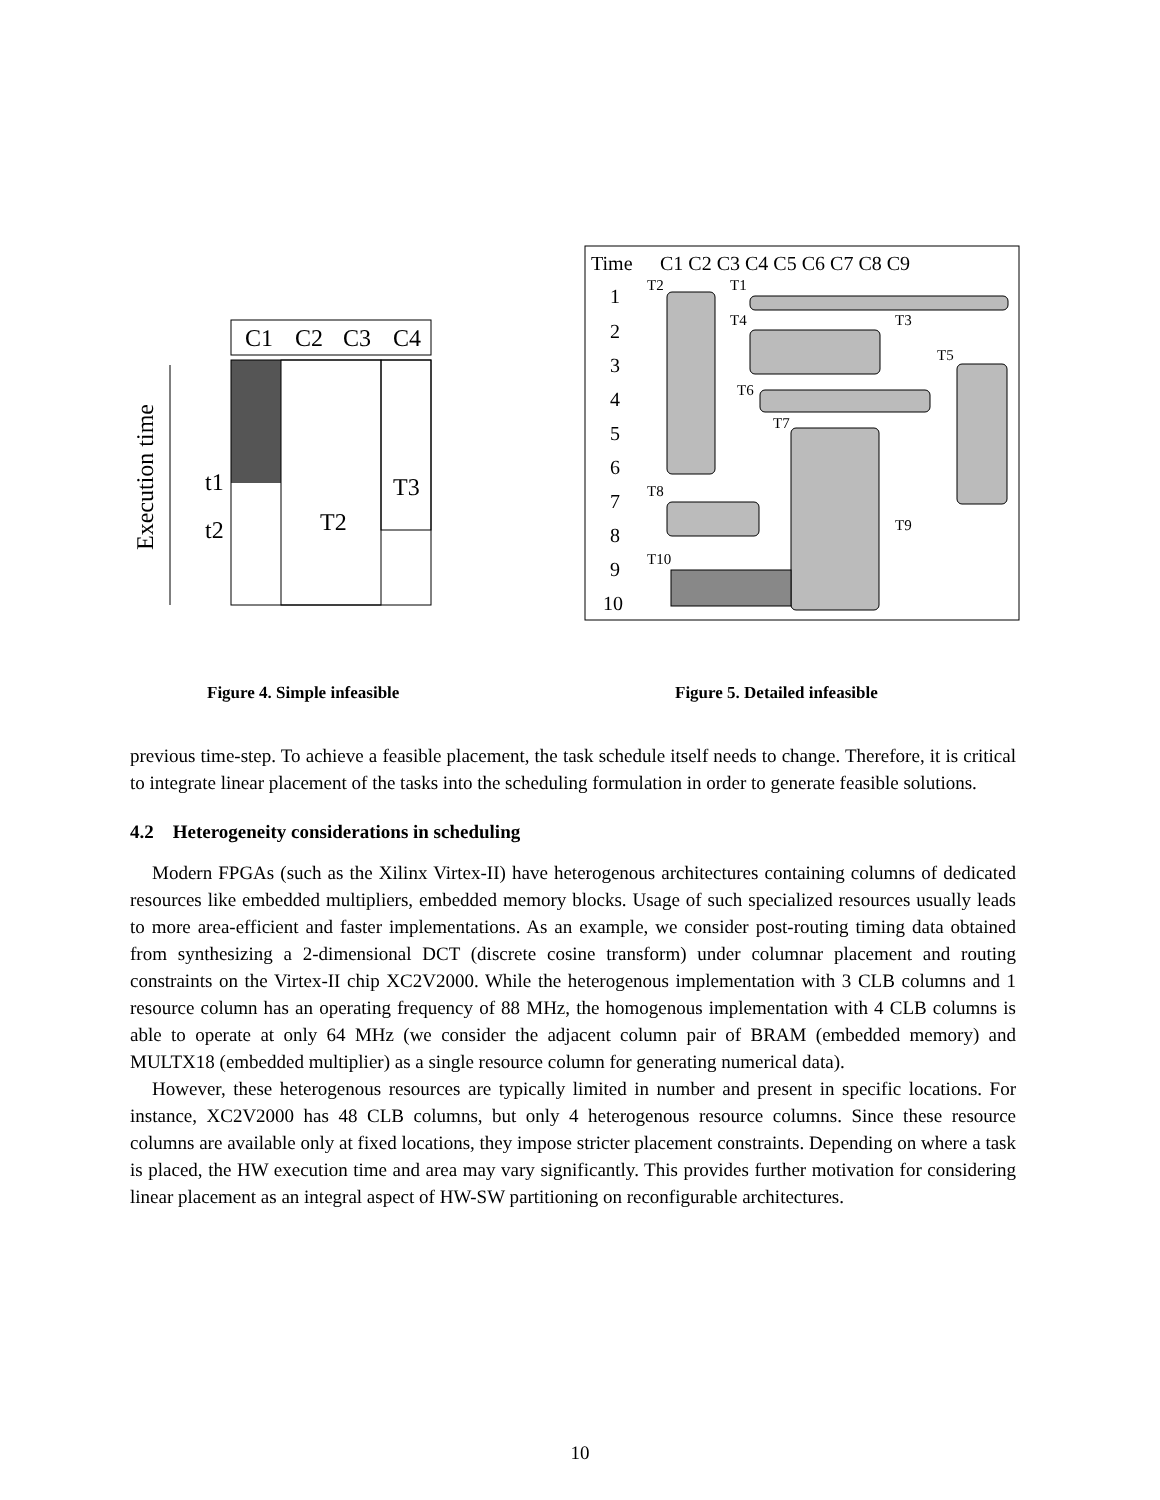C1
C2
C3
C4
t1
t2
T3
T2
Execution time
Time
C1 C2 C3 C4 C5 C6 C7 C8 C9
1
2
3
4
5
6
7
8
9
10
T2
T1
T4
T3
T5
T6
T7
T8
T9
T10
Figure 4. Simple infeasible Figure 5. Detailed infeasible
previous time-step. To achieve a feasible placement, the task schedule itself needs to change. Therefore, it is critical to integrate linear placement of the tasks into the scheduling formulation in order to generate feasible solutions.
4.2 Heterogeneity considerations in scheduling
Modern FPGAs (such as the Xilinx Virtex-II) have heterogenous architectures containing columns of dedicated resources like embedded multipliers, embedded memory blocks. Usage of such specialized resources usually leads to more area-efficient and faster implementations. As an example, we consider post-routing timing data obtained from synthesizing a 2-dimensional DCT (discrete cosine transform) under columnar placement and routing constraints on the Virtex-II chip XC2V2000. While the heterogenous implementation with 3 CLB columns and 1 resource column has an operating frequency of 88 MHz, the homogenous implementation with 4 CLB columns is able to operate at only 64 MHz (we consider the adjacent column pair of BRAM (embedded memory) and MULTX18 (embedded multiplier) as a single resource column for generating numerical data).
However, these heterogenous resources are typically limited in number and present in specific locations. For instance, XC2V2000 has 48 CLB columns, but only 4 heterogenous resource columns. Since these resource columns are available only at fixed locations, they impose stricter placement constraints. Depending on where a task is placed, the HW execution time and area may vary significantly. This provides further motivation for considering linear placement as an integral aspect of HW-SW partitioning on reconfigurable architectures.
10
■ ■ ■ ■ ■ ■ ■
**Your objective:**
Output the data above in full and exactly, with every image left out.

**Solution for this problem:**
C1
C2
C3
C4
t1
t2
T3
T2
Execution time
Time
C1 C2 C3 C4 C5 C6 C7 C8 C9
1
2
3
4
5
6
7
8
9
10
T2
T1
T4
T3
T5
T6
T7
T8
T9
T10
Figure 4. Simple infeasible Figure 5. Detailed infeasible
previous time-step. To achieve a feasible placement, the task schedule itself needs to change. Therefore, it is critical to integrate linear placement of the tasks into the scheduling formulation in order to generate feasible solutions.
4.2 Heterogeneity considerations in scheduling
Modern FPGAs (such as the Xilinx Virtex-II) have heterogenous architectures containing columns of dedicated resources like embedded multipliers, embedded memory blocks. Usage of such specialized resources usually leads to more area-efficient and faster implementations. As an example, we consider post-routing timing data obtained from synthesizing a 2-dimensional DCT (discrete cosine transform) under columnar placement and routing constraints on the Virtex-II chip XC2V2000. While the heterogenous implementation with 3 CLB columns and 1 resource column has an operating frequency of 88 MHz, the homogenous implementation with 4 CLB columns is able to operate at only 64 MHz (we consider the adjacent column pair of BRAM (embedded memory) and MULTX18 (embedded multiplier) as a single resource column for generating numerical data).
However, these heterogenous resources are typically limited in number and present in specific locations. For instance, XC2V2000 has 48 CLB columns, but only 4 heterogenous resource columns. Since these resource columns are available only at fixed locations, they impose stricter placement constraints. Depending on where a task is placed, the HW execution time and area may vary significantly. This provides further motivation for considering linear placement as an integral aspect of HW-SW partitioning on reconfigurable architectures.
10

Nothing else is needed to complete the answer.